Larry Gordon has joined Heartland's Board of Directors. The
transactions are expected to be immediately accretive to Heartland's
earnings per share, excluding transaction-related expenses.
-- Total transactions value at closing of approximately $300 million
consisting of cash, Heartland stock, and assumed GTI debt, before taking
into account approximately $60 million in net present value of expected
future cash tax savings attributable to a Section 338(h)(10) tax
-- Total transactions valued at closing, on a debt-free, cash-free basis,
at approximately 5.0x adjusted earnings before interest, taxes,
depreciation, and amortization ("Adjusted EBITDA") for the twelve months
ended September 30, 2013 ("LTM") (approximately 4.0x LTM Adjusted EBITDA
considering net present value of expected future cash tax savings).
Adjusted EBITDA is a non-GAAP financial measure. See Appendix for
reconciliation and non-GAAP disclosures.
-- Earn-out of up to $20 million strongly aligned with goal of
approximately $30 million in consolidated adjusted operating income
improvements through 2017.
-- GTI's West Coast-centered operations and terminal network dramatically
increase Heartland's size, geographic coverage, and customer
-- GTI's customer service, safety, and driver focus are similar to
Description of Transaction
Heartland acquired 100% of the outstanding voting and non-voting stock
of GTI and certain associated assets.
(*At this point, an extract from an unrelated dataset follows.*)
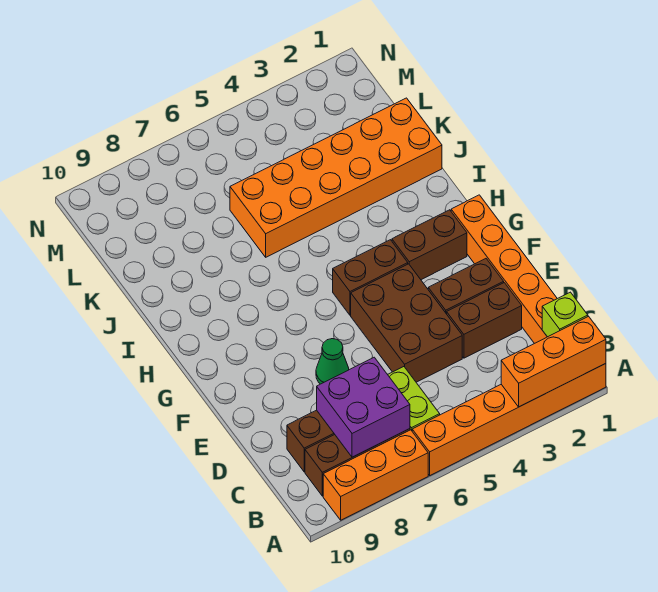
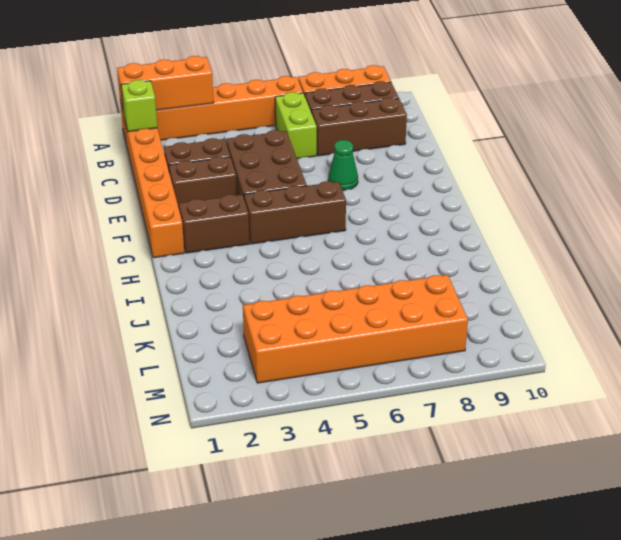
purple brick B7:C8 level 2 -> none
brown brick G4:G5 level 1 -> brown brick G4:G6 level 1
orange brick J1:K6 level 1 -> orange brick L3:M8 level 1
At closing, the transactions were
valued at approximately $300 million before taking into account the net
present value of future cash tax savings, the potential earn-out, and
any post-closing working capital adjustment. Heartland expects to use
approximately $165 million of its cash reserves and expects to have
approximately $95 million in outstanding debt after the transaction and
repayment of assumed GTI debt.
The consideration at closing included approximately $150 million in
assumed or refinanced GTI debt and $150 million paid to the
stockholders of GTI and associated asset owners. Payments to
stockholders of GTI and associated asset owners were approximately $110
million in cash and approximately $40 million in Heartland's common
stock. The allocation was approximately $14 million for voting stock,
$121 million for non-voting stock, and $15 million for associated
assets. The Gordon family has agreed to retain a substantial portion of
its Heartland stock through 2017 to align the family's interests with
the interests of Heartland's other stockholders.
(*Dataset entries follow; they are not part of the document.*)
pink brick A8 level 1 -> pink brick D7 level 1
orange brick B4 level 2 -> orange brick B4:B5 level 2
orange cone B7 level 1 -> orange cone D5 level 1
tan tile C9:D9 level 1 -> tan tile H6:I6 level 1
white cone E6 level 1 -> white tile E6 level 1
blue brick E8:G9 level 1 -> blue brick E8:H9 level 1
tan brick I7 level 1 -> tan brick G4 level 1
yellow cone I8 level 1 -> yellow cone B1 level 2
GTI was an S corporation for federal tax purposes and passed through
most of its income tax attributes to its stockholders. The transaction
included an election under Internal Revenue Code Section 338(h)(10),
under which Heartland will acquire tax basis of approximately $191
million relating to revenue equipment and other fixed assets. The
balance of the transaction value, after adjustments, will be allocated
to intangible assets. Future tax deductions associated with the
increase in tax basis and deductible intangible assets are expected to
generate cash tax savings with a net present value of approximately $60
million (discounted at 6%). The actual cash savings will depend on the
final purchase price allocation, the amount and timing of future
taxable income and deductions, any earn-out achieved, escrow releases,
changes in law, and other factors.
GTI is a truckload carrier headquartered near Seattle, Washington. GTI
was founded by the Gordon family in 1946, and the family remains
actively involved in the business. GTI is primarily focused on dry van
markets but also gains approximately 14% of its revenue from
refrigerated operations and 7% from freight brokerage operations. GTI's
equipment includes approximately 2,000 tractors and 6,500 trailers.
GTI's average length of haul is approximately 400 miles.
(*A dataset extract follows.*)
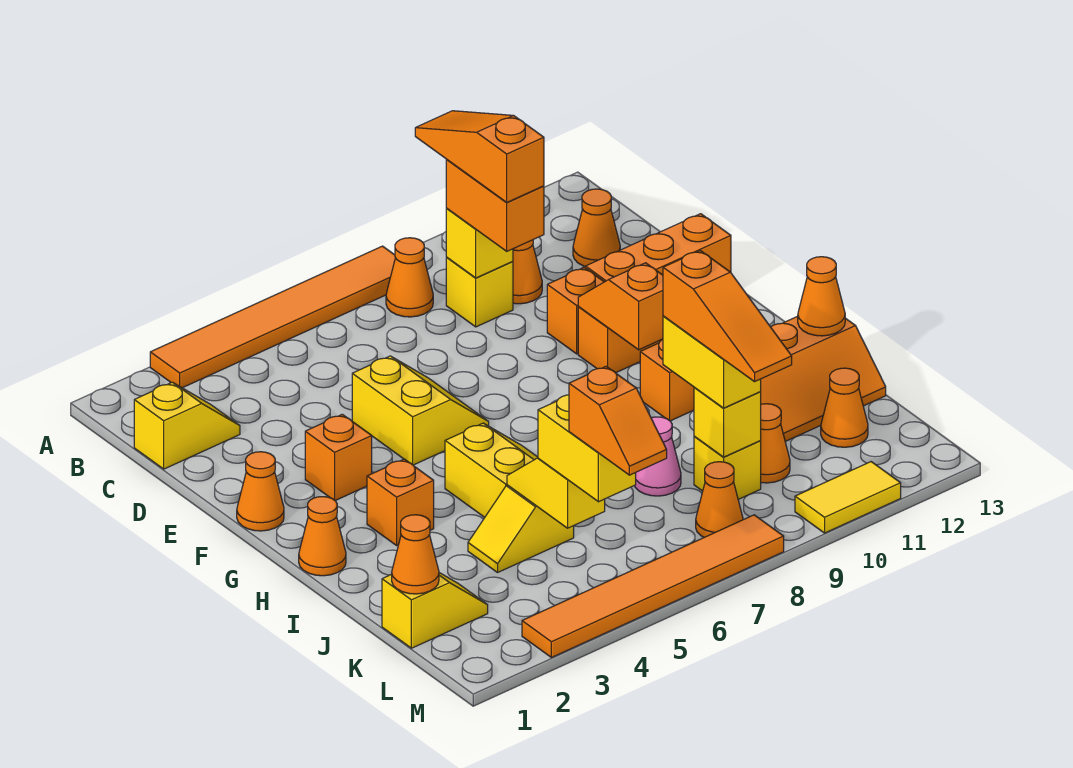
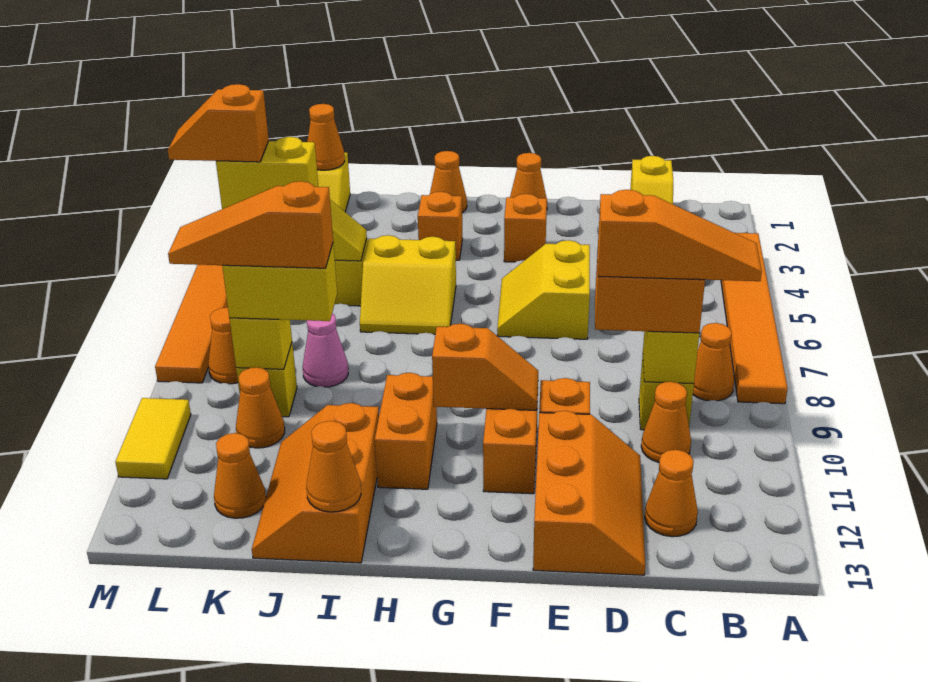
yellow slope E5:F6 level 1 top 5 -> yellow slope E5:F6 level 1 top E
GTI's service center network is concentrated in strategic markets in
the western United States, with major locations in Washington, Oregon,
Northern California, Southern California, and Idaho. These locations
have no overlap with Heartland's locations and are expected to provide
substantial geographic diversity to Heartland's overall operations.
Other locations include Arizona, Wisconsin, Illinois, and Indiana. Most
of these facilities are leased from limited liability companies
controlled by the Gordon family.
GTI has a diverse and high-quality customer base, with major customers
including Georgia Pacific, General Mills, Pepsi, Wal-Mart, and
Unilever. Only one customer accounts for more than 10% of GTI's total
revenue, and on a combined basis, no customer is expected to account
for more than 8.5% of combined Heartland/GTI total revenues. Of GTI's
ten largest customers by revenue, only 5 are among Heartland's top 10
GTI's drivers and owner-operators offer a high level of service as well
as a commitment to safe operations. GTI has received numerous "carrier
of the year" and similar service awards from its customers. GTI has
been the Washington Trucking Association's safe carrier of the year for
six straight years, is the 2012 Truckload Carriers' Association safest
carrier in the U.S. (100+ million miles category), and proudly employs
the reigning TCA truck driver of the year. Both companies exhibit
outstanding Compliance, Safety, Accountability ("CSA") scores as
reported by the U.S. Department of Transportation.
Expected Financial Impact
GTI generated approximately $433 million in total revenue and $20
million in operating income, during the twelve months ended September
30, 2013. For the same period, Heartland estimates that GTI generated
approximately $22 million of adjusted operating income and $60 million
of Adjusted EBITDA. The adjustments consist primarily of expenses under
the prior ownership that are not expected to continue, as well as items
considered to be unusual. Adjusted financial items are non-GAAP
financial measures. See Appendix for reconciliation to the most closely
comparable GAAP measure and other disclosures.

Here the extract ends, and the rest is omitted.